Democracy Without Borders, a civil society organization that promotes global democracy, better global governance, and global citizenship, commented that the report puts forward “important goals that deserve full support” such as advancing gender equality, giving more voice to civil society, refugees and forcibly displaced people, children and youth. Further, the panel’s call for shifting away from an “overreliance on decisions by consensus” to qualified majorities was “spot on”.

According to the group’s Executive Director, Andreas Bummel, there was a “critical gap” in the report, however. “Citizens and their elected representatives are the original source of legitimacy. They are more than just some stakeholders one can forget about”, he said. “We regret that the panel failed to recognize this”, he commented, adding that “the report is silent on how to better involve citizens and parliamentarians at the UN and in multilateral processes.”

This is not how you rebuild trust

With this in mind, the panel’s recommendations on strengthening the role of the private sector were “concerning”. “In our view it is unbalanced to call for corporations to have a seat at the table and at the same time ignore the need of citizen participation and representation. This is not how you rebuild trust”, Bummel stated. 

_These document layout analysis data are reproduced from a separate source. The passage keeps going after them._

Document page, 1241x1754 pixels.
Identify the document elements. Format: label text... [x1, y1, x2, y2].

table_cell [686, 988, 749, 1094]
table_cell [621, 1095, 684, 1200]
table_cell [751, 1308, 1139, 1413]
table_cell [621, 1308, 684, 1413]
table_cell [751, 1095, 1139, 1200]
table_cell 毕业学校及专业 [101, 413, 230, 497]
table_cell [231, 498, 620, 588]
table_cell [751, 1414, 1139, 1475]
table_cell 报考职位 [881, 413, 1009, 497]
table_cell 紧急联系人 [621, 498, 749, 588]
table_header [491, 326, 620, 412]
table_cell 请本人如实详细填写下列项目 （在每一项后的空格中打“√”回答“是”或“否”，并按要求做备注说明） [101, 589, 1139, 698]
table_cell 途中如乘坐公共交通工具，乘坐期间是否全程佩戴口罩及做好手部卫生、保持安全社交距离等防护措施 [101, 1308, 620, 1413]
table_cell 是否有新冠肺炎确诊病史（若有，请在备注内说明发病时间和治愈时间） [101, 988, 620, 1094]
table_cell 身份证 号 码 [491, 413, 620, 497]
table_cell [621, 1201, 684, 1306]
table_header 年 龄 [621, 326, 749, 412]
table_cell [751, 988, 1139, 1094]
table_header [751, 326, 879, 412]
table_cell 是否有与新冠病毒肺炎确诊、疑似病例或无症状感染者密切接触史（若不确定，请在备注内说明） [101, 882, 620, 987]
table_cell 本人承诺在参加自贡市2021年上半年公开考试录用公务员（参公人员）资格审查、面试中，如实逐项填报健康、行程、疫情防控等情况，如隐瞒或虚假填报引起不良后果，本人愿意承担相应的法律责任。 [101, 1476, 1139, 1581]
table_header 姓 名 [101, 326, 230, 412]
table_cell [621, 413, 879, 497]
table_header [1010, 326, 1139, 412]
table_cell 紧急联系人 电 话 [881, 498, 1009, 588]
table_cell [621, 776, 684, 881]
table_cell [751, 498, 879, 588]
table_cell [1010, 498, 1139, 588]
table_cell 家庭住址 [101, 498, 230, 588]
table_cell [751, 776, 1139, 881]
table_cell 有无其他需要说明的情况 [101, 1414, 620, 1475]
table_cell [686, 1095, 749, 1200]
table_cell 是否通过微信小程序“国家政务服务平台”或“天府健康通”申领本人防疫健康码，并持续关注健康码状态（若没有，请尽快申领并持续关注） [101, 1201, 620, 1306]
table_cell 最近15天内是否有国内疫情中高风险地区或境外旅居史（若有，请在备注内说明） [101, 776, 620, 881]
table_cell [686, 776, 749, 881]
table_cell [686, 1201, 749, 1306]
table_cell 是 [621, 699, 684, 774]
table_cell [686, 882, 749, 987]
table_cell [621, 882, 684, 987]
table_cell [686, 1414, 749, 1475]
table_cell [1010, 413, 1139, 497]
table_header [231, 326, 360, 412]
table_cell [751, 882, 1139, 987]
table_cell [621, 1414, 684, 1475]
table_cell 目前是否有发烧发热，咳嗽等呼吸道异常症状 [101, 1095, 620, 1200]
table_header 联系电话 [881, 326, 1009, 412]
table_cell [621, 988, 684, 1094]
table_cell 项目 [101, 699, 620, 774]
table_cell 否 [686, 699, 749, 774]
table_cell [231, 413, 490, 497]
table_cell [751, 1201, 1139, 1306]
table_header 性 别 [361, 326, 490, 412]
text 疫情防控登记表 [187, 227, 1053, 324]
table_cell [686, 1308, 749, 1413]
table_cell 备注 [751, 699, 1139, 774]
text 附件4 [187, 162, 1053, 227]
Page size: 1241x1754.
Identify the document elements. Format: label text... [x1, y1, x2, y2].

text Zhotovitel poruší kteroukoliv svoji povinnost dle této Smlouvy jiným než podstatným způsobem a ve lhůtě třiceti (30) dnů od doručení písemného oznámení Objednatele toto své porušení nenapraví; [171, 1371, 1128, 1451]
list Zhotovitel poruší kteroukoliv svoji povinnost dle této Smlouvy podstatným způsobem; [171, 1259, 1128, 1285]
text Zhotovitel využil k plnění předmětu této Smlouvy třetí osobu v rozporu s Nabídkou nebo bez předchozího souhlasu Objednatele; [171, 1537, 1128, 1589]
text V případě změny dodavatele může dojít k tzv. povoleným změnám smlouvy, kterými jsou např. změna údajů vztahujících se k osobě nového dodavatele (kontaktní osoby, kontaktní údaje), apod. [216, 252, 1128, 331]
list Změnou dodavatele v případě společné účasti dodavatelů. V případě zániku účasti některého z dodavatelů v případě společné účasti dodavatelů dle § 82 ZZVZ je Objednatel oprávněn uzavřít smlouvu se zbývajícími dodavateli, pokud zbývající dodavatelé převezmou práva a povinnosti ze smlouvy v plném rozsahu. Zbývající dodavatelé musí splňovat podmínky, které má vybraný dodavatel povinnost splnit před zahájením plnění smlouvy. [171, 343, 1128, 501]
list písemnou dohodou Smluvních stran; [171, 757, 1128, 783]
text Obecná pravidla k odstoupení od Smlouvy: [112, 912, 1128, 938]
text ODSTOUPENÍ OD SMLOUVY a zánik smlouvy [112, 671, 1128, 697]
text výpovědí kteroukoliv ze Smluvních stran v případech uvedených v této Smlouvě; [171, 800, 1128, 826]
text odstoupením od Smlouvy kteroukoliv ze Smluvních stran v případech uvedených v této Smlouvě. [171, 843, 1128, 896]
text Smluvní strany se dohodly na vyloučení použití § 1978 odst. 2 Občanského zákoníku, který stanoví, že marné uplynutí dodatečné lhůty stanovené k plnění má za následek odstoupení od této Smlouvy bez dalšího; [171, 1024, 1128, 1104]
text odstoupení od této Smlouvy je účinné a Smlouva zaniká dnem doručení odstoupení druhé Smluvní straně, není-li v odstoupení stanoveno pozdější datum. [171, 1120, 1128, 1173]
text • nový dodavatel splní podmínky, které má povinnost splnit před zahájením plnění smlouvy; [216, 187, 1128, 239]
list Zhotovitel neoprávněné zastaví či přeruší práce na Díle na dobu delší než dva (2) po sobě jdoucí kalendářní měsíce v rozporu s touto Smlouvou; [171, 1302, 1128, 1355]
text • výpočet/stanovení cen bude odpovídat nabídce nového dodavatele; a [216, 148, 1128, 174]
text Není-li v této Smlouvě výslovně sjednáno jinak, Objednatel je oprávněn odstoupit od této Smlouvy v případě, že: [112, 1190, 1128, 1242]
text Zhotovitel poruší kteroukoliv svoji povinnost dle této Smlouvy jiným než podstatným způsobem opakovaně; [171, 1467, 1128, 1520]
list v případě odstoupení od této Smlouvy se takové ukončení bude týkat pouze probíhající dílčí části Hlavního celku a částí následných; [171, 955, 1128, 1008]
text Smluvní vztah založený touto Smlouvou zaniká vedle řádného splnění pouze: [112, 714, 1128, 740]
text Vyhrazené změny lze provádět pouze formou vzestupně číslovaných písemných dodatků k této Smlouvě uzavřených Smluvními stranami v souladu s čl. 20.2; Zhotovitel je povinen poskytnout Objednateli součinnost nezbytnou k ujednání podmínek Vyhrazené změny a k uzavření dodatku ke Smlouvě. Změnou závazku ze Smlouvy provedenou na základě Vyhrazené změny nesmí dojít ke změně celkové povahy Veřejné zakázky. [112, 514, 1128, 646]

In the panel’s consultations, the civil society campaign for inclusive global governance, “We The Peoples”, submitted three proposals: the creation of the instrument of a UN World Citizens’ Initiative, a UN Parliamentary Assembly and a High-Level Civil Society Envoy. The campaign, co-convened by Democracy Without Borders, CIVICUS: World Alliance for Citizen Participation and Democracy International, is backed by over 200 civil society organizations, groups, and networks and numerous parliamentarians. The proposals were discussed and again received support at a recent gathering of civil society and experts in New York.

“The report calls for multilateralism to be representative and accountable, functions provided by a parliament at national and parliamentary assemblies at regional levels – and yet the report makes no mention of the evident need for a parliamentary body at the global level”, John Vlasto, chair of the Executive Committee of the World Federalist Movement-Institute for Global Policy, remarked.

“Given how global challenges such as climate change increasingly affect citizens across borders equally and the role that especially citizen movements have played in the past decades in thematizing and addressing these issues, this is an extremely unfortunate missed opportunity”, said Caroline Vernaillen, program manager at Democracy International. “It is interesting and promising though that the report recommends a bigger role for cities and regions in multilateralism. These levels of government are much closer to citizens’ daily lives and are often true engines of democratic innovation”, she added.

The High Level Advisory Board’s report is supposed to help inform discussions ahead of the UN’s 2023 Sustainable Development Summit and the 2024 Summit of the Future. The document says that “the full range of proposals offered to the board can be found on our website”. At the time of writing, this was not yet the case.